Mutiband Lomb-Scargle Periodograms
==================================
This repository contains the source for our multiband periodogram paper.
It makes use of the [gatspy](http://github.com/jakevdp/gatspy/) package,
which has been developed concurrently.
The paper has been submitted to the Astrophysical Journal, and a preprint is available on [arXiv](http://arxiv.org/abs/1502.01344).
To see a current build of the paper from the master branch of this repository,
refer to http://jakevdp.github.io/multiband_LS (powered by [gh-publisher](https://github.com/ewanmellor/gh-publisher)).

Feel free to submit comments or feedback via the Issues tab on this repository.

Reproducing the Paper
---------------------
The LaTeX source of the paper, including all figure pdfs, is in the ``writeup`` directory. The code to reproduce the analysis and figures in the paper is in the ``figures`` directory.

To reproduce the figures, first install the following packages (Python 2 or 3):

- Standard Python scientific stack: ([IPython](http://ipython.org), [numpy](http://numpy.org), [scipy](http://scipy.org), [matplotlib](http://matplotlib.org), [scikit-learn](http://scikit-learn.org), [pandas](http://pandas.pydata.org/))
- [seaborn](http://stanford.edu/~mwaskom/software/seaborn/) for plot styles.
- [astroML](http://astroML.org) for general astronomy machine learning tools.
- [gatspy](http://github.com/astroML/gatspy) for astronomical time-series analysis.
- [supersmoother](http://github.com/jakevdp/supersmoother) for the supersmoother algorithm used by ``gatspy``.

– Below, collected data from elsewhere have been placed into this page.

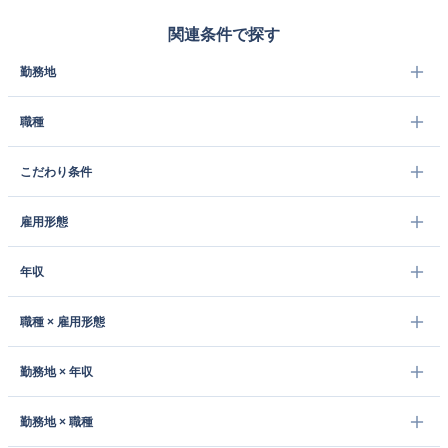
関連条件で探す
勤務地
職種
こだわり条件
雇用形態
年収
職種 × 雇用形態
勤務地 × 年収
勤務地 × 職種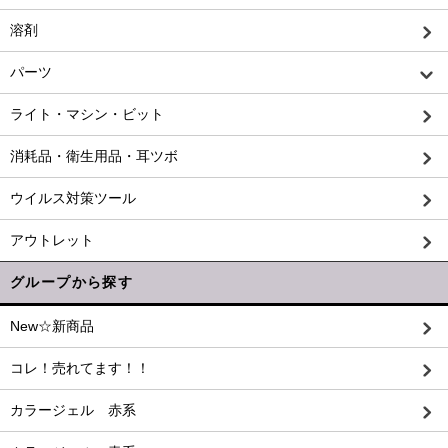
溶剤
パーツ
ライト・マシン・ビット
消耗品・衛生用品・耳ツボ
ウイルス対策ツール
アウトレット
グループから探す
New☆新商品
コレ！売れてます！！
カラージェル 赤系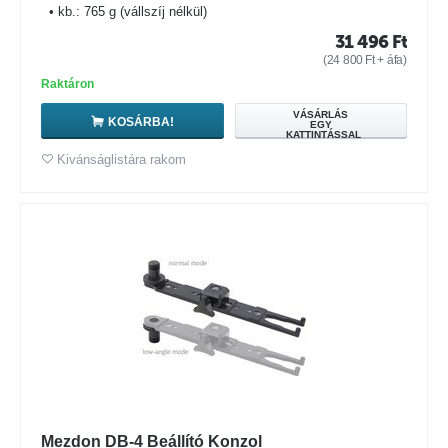
• kb.: 765 g (vállszíj nélkül)
31 496
Ft
(
24 800
Ft
+ áfa)
Raktáron
VÁSÁRLÁS
KOSÁRBA!
EGY
KATTINTÁSSAL
Kivánságlistára rakom
Mezdon DB-4 Beállító Konzol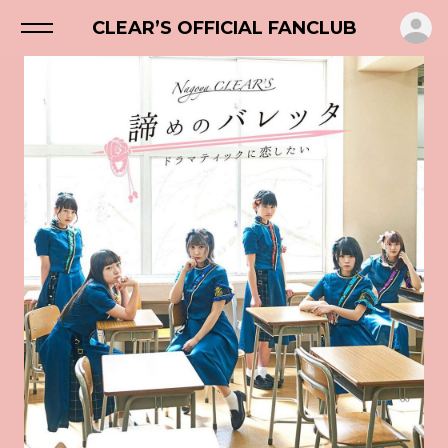
ロ
CLEAR’S OFFICIAL FANCLUB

With [conda](http://conda.pydata.org/miniconda.html), a new environment meeting these requirements can be set up as follows:

```
$ conda create -n multibandLS python=3.4 ipython-notebook numpy scipy matplotlib scikit-learn pandas seaborn pip
$ source activate multibandLS
$ pip install astroML gatspy supersmoother
```

Once these packages are installed, navigate to the ``figures`` directory and run any of the ``fig*.py`` scripts. For example, to create figure 1, type
```
$ cd figures
$ python fig01_basic_example.py
```

Several of the figures require the results of long computations. These results are cached as numpy binary files in ``figures/LSSTsims/`` and ``figures/S82sims/``. Code to recompute these results in parallel is in the ``compute_results.py`` script in each of these directories. Note that the full computation for these takes several dozen CPU hours, but is trivially parallelizable with IPython parallel (see scripts for details).